Data records
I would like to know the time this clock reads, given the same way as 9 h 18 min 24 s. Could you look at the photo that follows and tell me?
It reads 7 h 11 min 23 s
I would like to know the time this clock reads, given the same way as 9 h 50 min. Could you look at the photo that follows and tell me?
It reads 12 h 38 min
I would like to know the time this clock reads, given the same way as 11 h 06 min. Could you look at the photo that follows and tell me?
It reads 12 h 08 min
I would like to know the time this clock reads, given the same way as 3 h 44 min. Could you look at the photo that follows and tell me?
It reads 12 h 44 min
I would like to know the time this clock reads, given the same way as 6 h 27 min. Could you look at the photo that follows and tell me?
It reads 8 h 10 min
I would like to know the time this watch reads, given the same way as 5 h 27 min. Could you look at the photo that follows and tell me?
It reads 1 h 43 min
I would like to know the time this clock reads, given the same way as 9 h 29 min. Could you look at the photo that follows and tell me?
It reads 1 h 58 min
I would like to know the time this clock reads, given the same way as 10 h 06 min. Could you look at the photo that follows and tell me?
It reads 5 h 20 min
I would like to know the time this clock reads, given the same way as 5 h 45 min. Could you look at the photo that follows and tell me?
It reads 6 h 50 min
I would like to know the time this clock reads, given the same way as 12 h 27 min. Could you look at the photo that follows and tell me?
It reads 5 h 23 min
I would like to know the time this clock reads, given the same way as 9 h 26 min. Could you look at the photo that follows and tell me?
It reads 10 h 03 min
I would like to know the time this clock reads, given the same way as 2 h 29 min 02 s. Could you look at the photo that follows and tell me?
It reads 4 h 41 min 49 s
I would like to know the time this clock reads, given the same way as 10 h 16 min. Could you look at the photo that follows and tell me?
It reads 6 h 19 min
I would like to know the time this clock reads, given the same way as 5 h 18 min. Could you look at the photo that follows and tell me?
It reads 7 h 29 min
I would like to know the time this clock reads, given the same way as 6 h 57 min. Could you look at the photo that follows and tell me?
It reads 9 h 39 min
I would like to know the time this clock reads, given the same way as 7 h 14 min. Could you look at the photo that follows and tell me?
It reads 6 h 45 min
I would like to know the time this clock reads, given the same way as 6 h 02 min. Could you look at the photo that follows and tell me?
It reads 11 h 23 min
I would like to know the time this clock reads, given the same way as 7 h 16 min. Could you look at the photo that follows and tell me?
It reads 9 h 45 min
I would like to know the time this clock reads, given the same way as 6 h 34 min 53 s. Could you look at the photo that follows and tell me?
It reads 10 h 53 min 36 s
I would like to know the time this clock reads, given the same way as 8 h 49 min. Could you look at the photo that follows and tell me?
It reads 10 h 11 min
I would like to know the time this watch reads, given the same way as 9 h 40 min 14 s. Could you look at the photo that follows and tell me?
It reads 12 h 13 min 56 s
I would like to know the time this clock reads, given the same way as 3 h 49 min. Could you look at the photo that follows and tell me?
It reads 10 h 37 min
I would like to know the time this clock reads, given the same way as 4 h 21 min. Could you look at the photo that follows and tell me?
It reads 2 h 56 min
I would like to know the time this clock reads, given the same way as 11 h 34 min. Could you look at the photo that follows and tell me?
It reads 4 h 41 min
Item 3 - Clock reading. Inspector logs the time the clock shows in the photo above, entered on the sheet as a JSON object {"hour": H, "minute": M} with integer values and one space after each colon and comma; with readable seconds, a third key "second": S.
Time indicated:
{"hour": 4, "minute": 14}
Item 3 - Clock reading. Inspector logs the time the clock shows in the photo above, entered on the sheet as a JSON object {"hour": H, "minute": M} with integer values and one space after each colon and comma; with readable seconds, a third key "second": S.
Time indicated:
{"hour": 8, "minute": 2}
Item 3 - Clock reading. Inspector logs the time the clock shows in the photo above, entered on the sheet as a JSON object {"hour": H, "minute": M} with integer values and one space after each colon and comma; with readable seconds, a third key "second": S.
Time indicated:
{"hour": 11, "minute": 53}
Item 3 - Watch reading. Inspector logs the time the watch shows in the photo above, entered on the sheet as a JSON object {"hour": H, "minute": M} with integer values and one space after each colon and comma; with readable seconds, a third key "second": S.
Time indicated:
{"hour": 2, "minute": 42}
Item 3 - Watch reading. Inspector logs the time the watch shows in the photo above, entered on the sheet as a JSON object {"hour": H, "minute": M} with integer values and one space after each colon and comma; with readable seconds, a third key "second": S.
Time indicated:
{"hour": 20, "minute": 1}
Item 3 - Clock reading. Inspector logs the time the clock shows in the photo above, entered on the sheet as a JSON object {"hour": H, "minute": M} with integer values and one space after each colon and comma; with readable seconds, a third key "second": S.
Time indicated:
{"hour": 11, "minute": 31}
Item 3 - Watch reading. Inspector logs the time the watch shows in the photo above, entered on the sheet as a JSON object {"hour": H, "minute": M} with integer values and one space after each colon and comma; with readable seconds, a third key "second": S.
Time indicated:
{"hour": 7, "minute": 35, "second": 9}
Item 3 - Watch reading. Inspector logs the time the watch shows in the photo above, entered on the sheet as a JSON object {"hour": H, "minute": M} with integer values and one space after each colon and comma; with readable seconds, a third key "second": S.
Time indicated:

[Task prompt]
Reproduce the whole listing, substituting "I want to know" for every occurrence of "I would like to know" and changing nothing else.

[Correct result]
I want to know the time this clock reads, given the same way as 9 h 18 min 24 s. Could you look at the photo that follows and tell me?
It reads 7 h 11 min 23 s
I want to know the time this clock reads, given the same way as 9 h 50 min. Could you look at the photo that follows and tell me?
It reads 12 h 38 min
I want to know the time this clock reads, given the same way as 11 h 06 min. Could you look at the photo that follows and tell me?
It reads 12 h 08 min
I want to know the time this clock reads, given the same way as 3 h 44 min. Could you look at the photo that follows and tell me?
It reads 12 h 44 min
I want to know the time this clock reads, given the same way as 6 h 27 min. Could you look at the photo that follows and tell me?
It reads 8 h 10 min
I want to know the time this watch reads, given the same way as 5 h 27 min. Could you look at the photo that follows and tell me?
It reads 1 h 43 min
I want to know the time this clock reads, given the same way as 9 h 29 min. Could you look at the photo that follows and tell me?
It reads 1 h 58 min
I want to know the time this clock reads, given the same way as 10 h 06 min. Could you look at the photo that follows and tell me?
It reads 5 h 20 min
I want to know the time this clock reads, given the same way as 5 h 45 min. Could you look at the photo that follows and tell me?
It reads 6 h 50 min
I want to know the time this clock reads, given the same way as 12 h 27 min. Could you look at the photo that follows and tell me?
It reads 5 h 23 min
I want to know the time this clock reads, given the same way as 9 h 26 min. Could you look at the photo that follows and tell me?
It reads 10 h 03 min
I want to know the time this clock reads, given the same way as 2 h 29 min 02 s. Could you look at the photo that follows and tell me?
It reads 4 h 41 min 49 s
I want to know the time this clock reads, given the same way as 10 h 16 min. Could you look at the photo that follows and tell me?
It reads 6 h 19 min
I want to know the time this clock reads, given the same way as 5 h 18 min. Could you look at the photo that follows and tell me?
It reads 7 h 29 min
I want to know the time this clock reads, given the same way as 6 h 57 min. Could you look at the photo that follows and tell me?
It reads 9 h 39 min
I want to know the time this clock reads, given the same way as 7 h 14 min. Could you look at the photo that follows and tell me?
It reads 6 h 45 min
I want to know the time this clock reads, given the same way as 6 h 02 min. Could you look at the photo that follows and tell me?
It reads 11 h 23 min
I want to know the time this clock reads, given the same way as 7 h 16 min. Could you look at the photo that follows and tell me?
It reads 9 h 45 min
I want to know the time this clock reads, given the same way as 6 h 34 min 53 s. Could you look at the photo that follows and tell me?
It reads 10 h 53 min 36 s
I want to know the time this clock reads, given the same way as 8 h 49 min. Could you look at the photo that follows and tell me?
It reads 10 h 11 min
I want to know the time this watch reads, given the same way as 9 h 40 min 14 s. Could you look at the photo that follows and tell me?
It reads 12 h 13 min 56 s
I want to know the time this clock reads, given the same way as 3 h 49 min. Could you look at the photo that follows and tell me?
It reads 10 h 37 min
I want to know the time this clock reads, given the same way as 4 h 21 min. Could you look at the photo that follows and tell me?
It reads 2 h 56 min
I want to know the time this clock reads, given the same way as 11 h 34 min. Could you look at the photo that follows and tell me?
It reads 4 h 41 min
Item 3 - Clock reading. Inspector logs the time the clock shows in the photo above, entered on the sheet as a JSON object {"hour": H, "minute": M} with integer values and one space after each colon and comma; with readable seconds, a third key "second": S.
Time indicated:
{"hour": 4, "minute": 14}
Item 3 - Clock reading. Inspector logs the time the clock shows in the photo above, entered on the sheet as a JSON object {"hour": H, "minute": M} with integer values and one space after each colon and comma; with readable seconds, a third key "second": S.
Time indicated:
{"hour": 8, "minute": 2}
Item 3 - Clock reading. Inspector logs the time the clock shows in the photo above, entered on the sheet as a JSON object {"hour": H, "minute": M} with integer values and one space after each colon and comma; with readable seconds, a third key "second": S.
Time indicated:
{"hour": 11, "minute": 53}
Item 3 - Watch reading. Inspector logs the time the watch shows in the photo above, entered on the sheet as a JSON object {"hour": H, "minute": M} with integer values and one space after each colon and comma; with readable seconds, a third key "second": S.
Time indicated:
{"hour": 2, "minute": 42}
Item 3 - Watch reading. Inspector logs the time the watch shows in the photo above, entered on the sheet as a JSON object {"hour": H, "minute": M} with integer values and one space after each colon and comma; with readable seconds, a third key "second": S.
Time indicated:
{"hour": 20, "minute": 1}
Item 3 - Clock reading. Inspector logs the time the clock shows in the photo above, entered on the sheet as a JSON object {"hour": H, "minute": M} with integer values and one space after each colon and comma; with readable seconds, a third key "second": S.
Time indicated:
{"hour": 11, "minute": 31}
Item 3 - Watch reading. Inspector logs the time the watch shows in the photo above, entered on the sheet as a JSON object {"hour": H, "minute": M} with integer values and one space after each colon and comma; with readable seconds, a third key "second": S.
Time indicated:
{"hour": 7, "minute": 35, "second": 9}
Item 3 - Watch reading. Inspector logs the time the watch shows in the photo above, entered on the sheet as a JSON object {"hour": H, "minute": M} with integer values and one space after each colon and comma; with readable seconds, a third key "second": S.
Time indicated:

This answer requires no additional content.